近所の図書館にて。

 いまの若者は最初から中流だった。少なくとも物質的にはそうだった。その状態で、二十年、三十年生きてきたから、目指すものが何もない。ある人はドストエフスキーを読んでいる。それは好きだからだ。ある人は漫画を読む。それも好きだからだ。同じ価値だということです。ドフトエフスキーが教養で、漫画は違うとは思わない。
 あらゆるものが非常に平面的に、強弱なく、等価値で置かれている。だから、勉強も好きだからやるものだと考える。働くのも好きだから働く。嫌なら働かない。正社員になること、アルバイトすること、遊ぶことへの距離感が、全部同じなのではないでしょうか。どっちかが中心とか、主だとかいうことが昔と比べてなくなってきている。(96ページ)

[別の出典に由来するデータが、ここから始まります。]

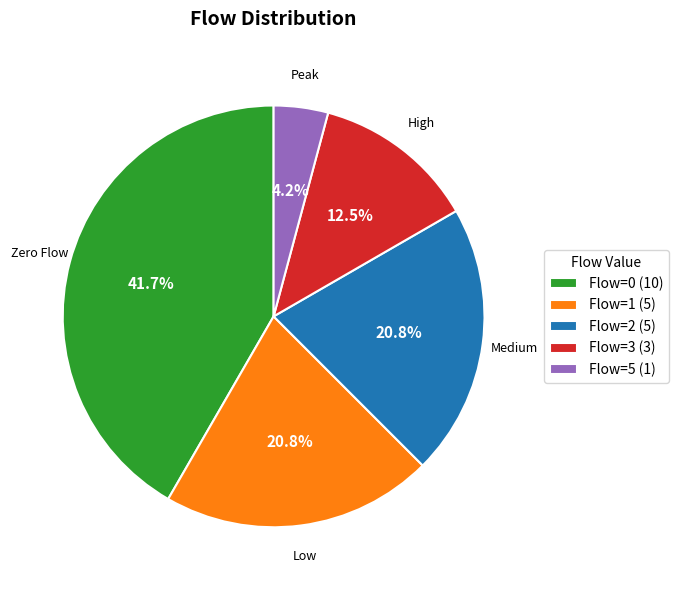

Is there a majority slice in this chart?

No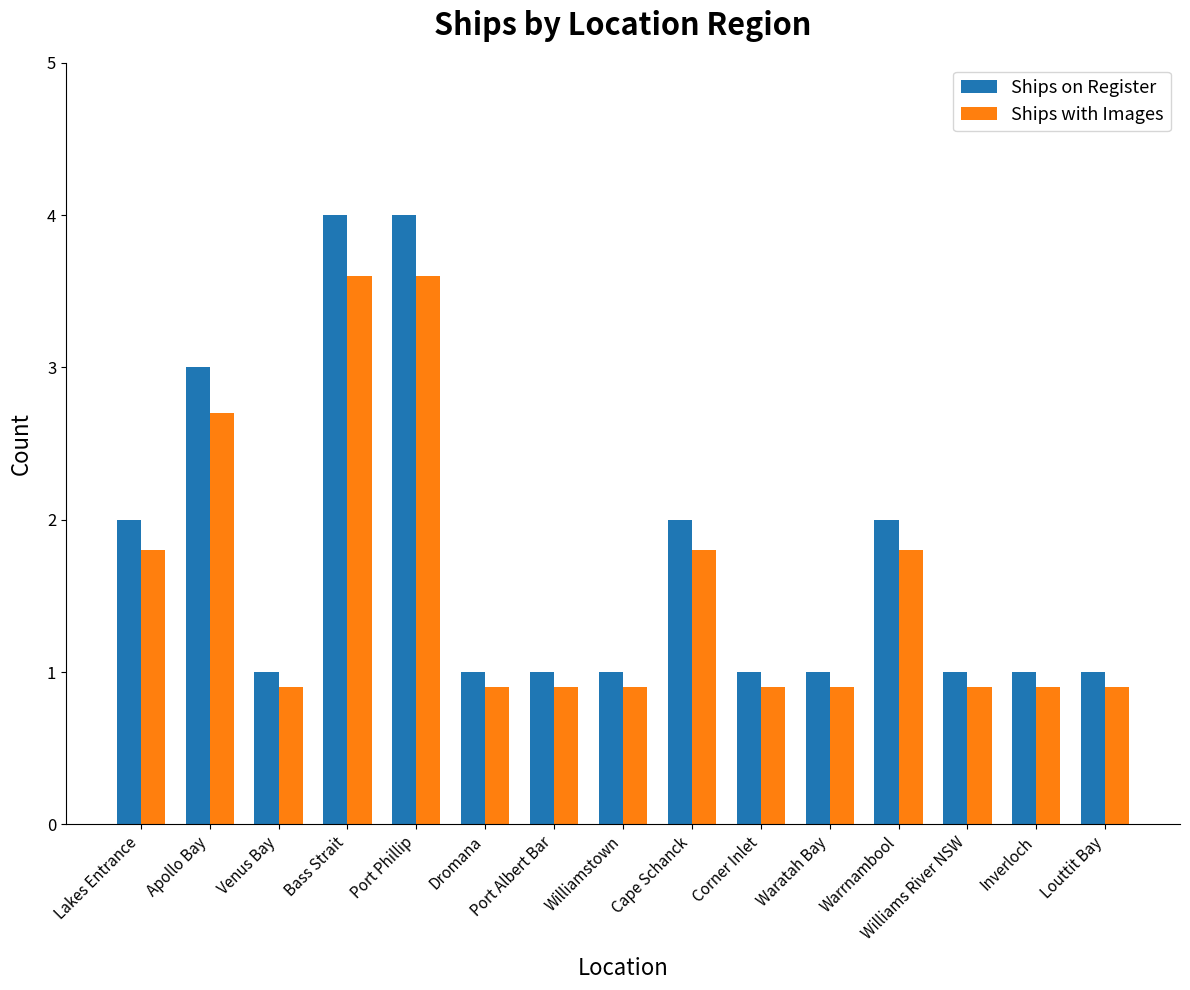

What is the spread (max minus min) of values at Warrnambool?

0.2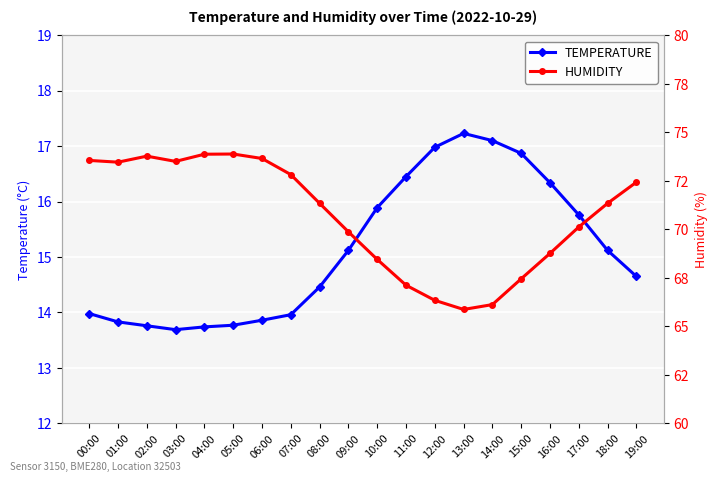

What is the average value of the TEMPERATURE series?

15.1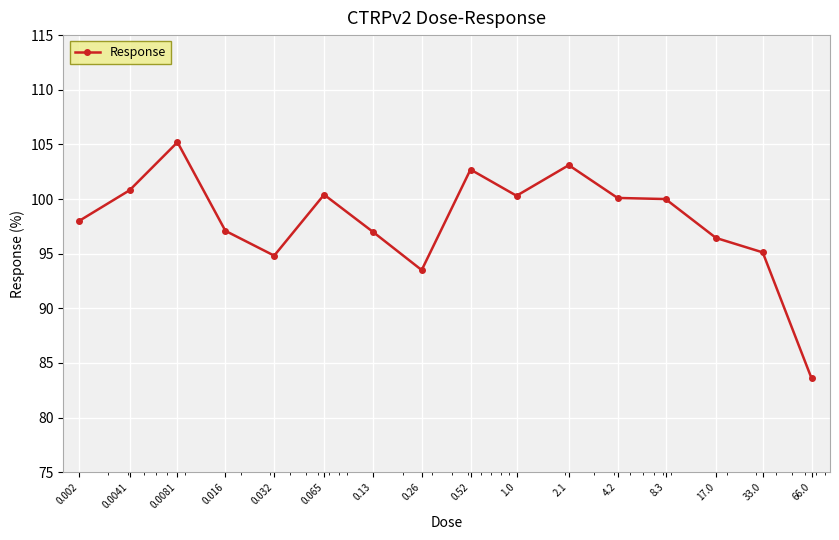

What is the maximum value shown in the chart?

105.2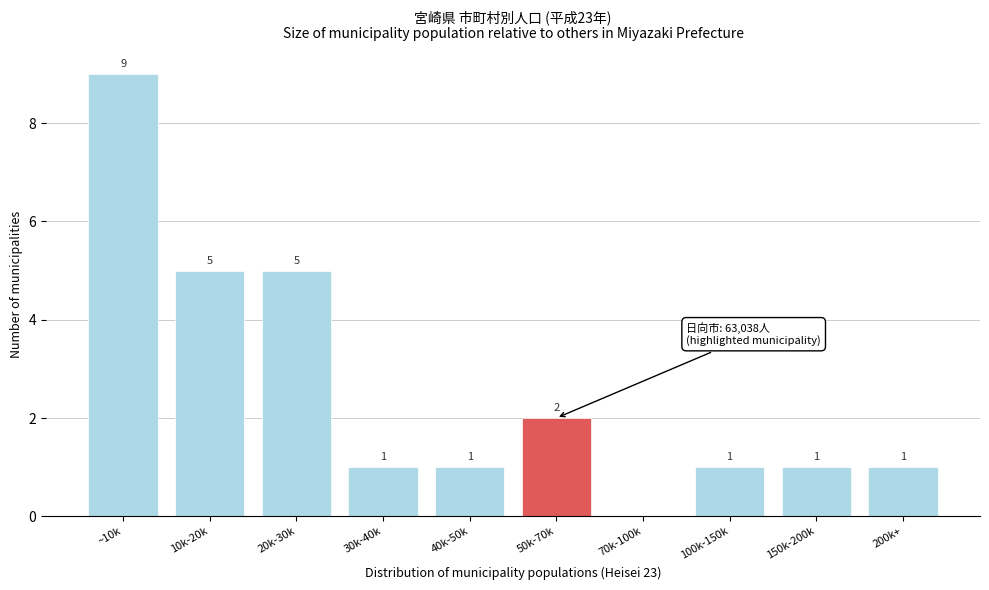

Reading left to right, list all the values displayed in this chart.

~10k=9	10k-20k=5	20k-30k=5	30k-40k=1	40k-50k=1	50k-70k=2	70k-100k=0	100k-150k=1	150k-200k=1	200k+=1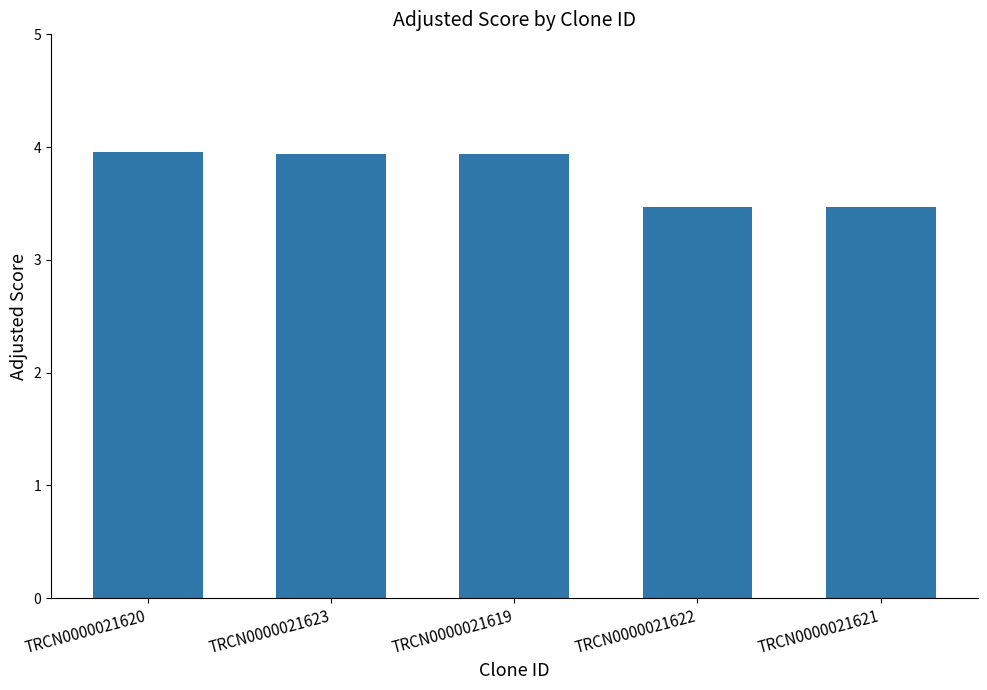

Reading right to left, transcribe all the data shown in this chart.

3.5	3.5	3.9	3.9	4.0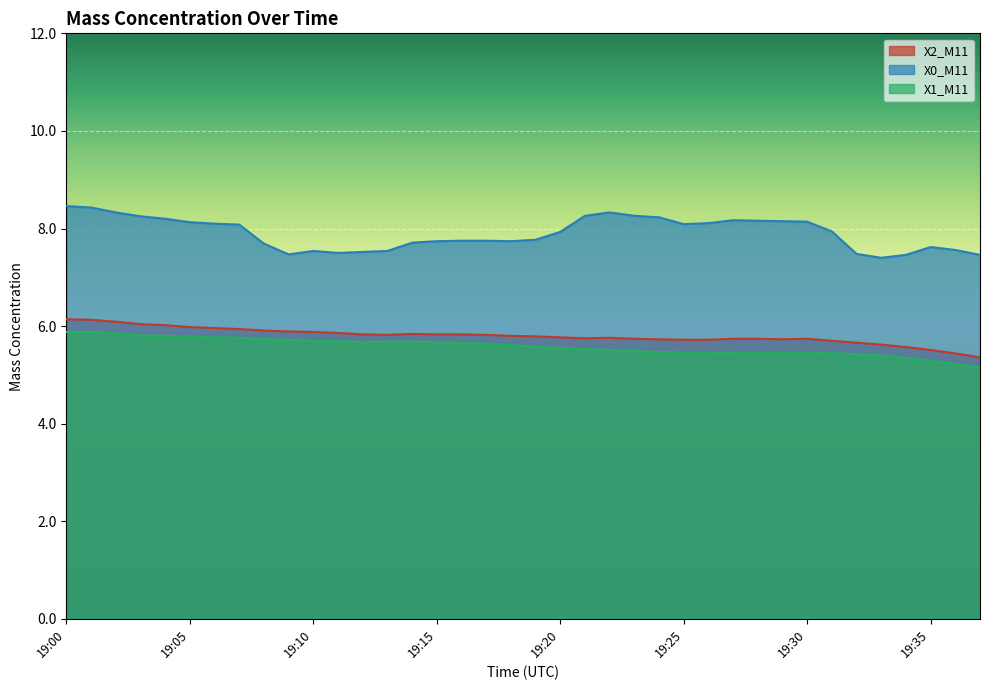

Where is the first local maximum for X2_M11?

19:14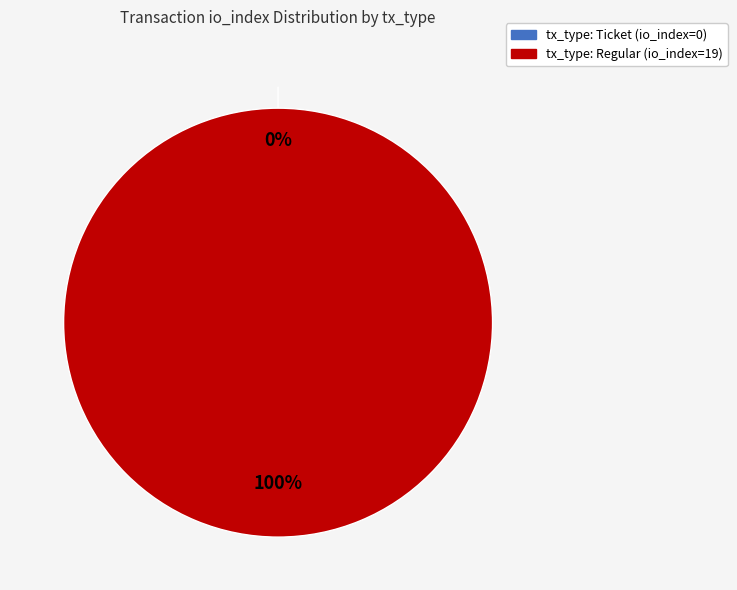

To the nearest percent, what is the difference between the tx_type: Regular (io_index=19) and tx_type: Ticket (io_index=0) slice percentages?

100%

これって、20年前から田中康夫が唱えていたテーゼ「ヴィトンも岩波文庫も同じブランド品です」と同じでは? いまに始まったことじゃないのではないか。
また三浦氏は、「これは悪い社会になりつつあるのでしょうか?」というインタビュアーの質問にこう答えている。

 いや、必ずしもそうは思いません。生きるため、お金のために働かなくていい社会というのは、実は人類の理想社会ですよね。
(中略)
この間、中国から来た留学生が面白いことを言っていましたよ。「日本の若者は素晴らしい。生きるため、食べるために働かない。みんないつも自分は何なのか、何のために生きるのかを考えている。それはまるで荘子の思想のようだ」と。

<生きるため、お金のために働かなくてもいい社会>=働きたいときに働いて、働きたくないときには働かない社会は、確かマルクスが『資本論』で描いた理想社会ではなかったか。


梅森浩一『「クビ」論』(朝日新聞社 2003年6月発行)「クビ!」論。 (朝日文庫)
帯に「私は1000人の社員のクビを切りました。」「日本企業のリストラは、本当のリストラじゃない!」」「『クビキラー』と恐れられた元外資系人事部長が語る異色の体験的雇用論」とあるし、この手の本を倦厭していたが、これからの仕事を鑑みて「一応読んでおくか」とパラパラ読んだら、リストラされる側の社員にとっても、リストラする側の企業にとっても「ウィン-ウィン」なリストラの仕方を描いていて、結構面白かった。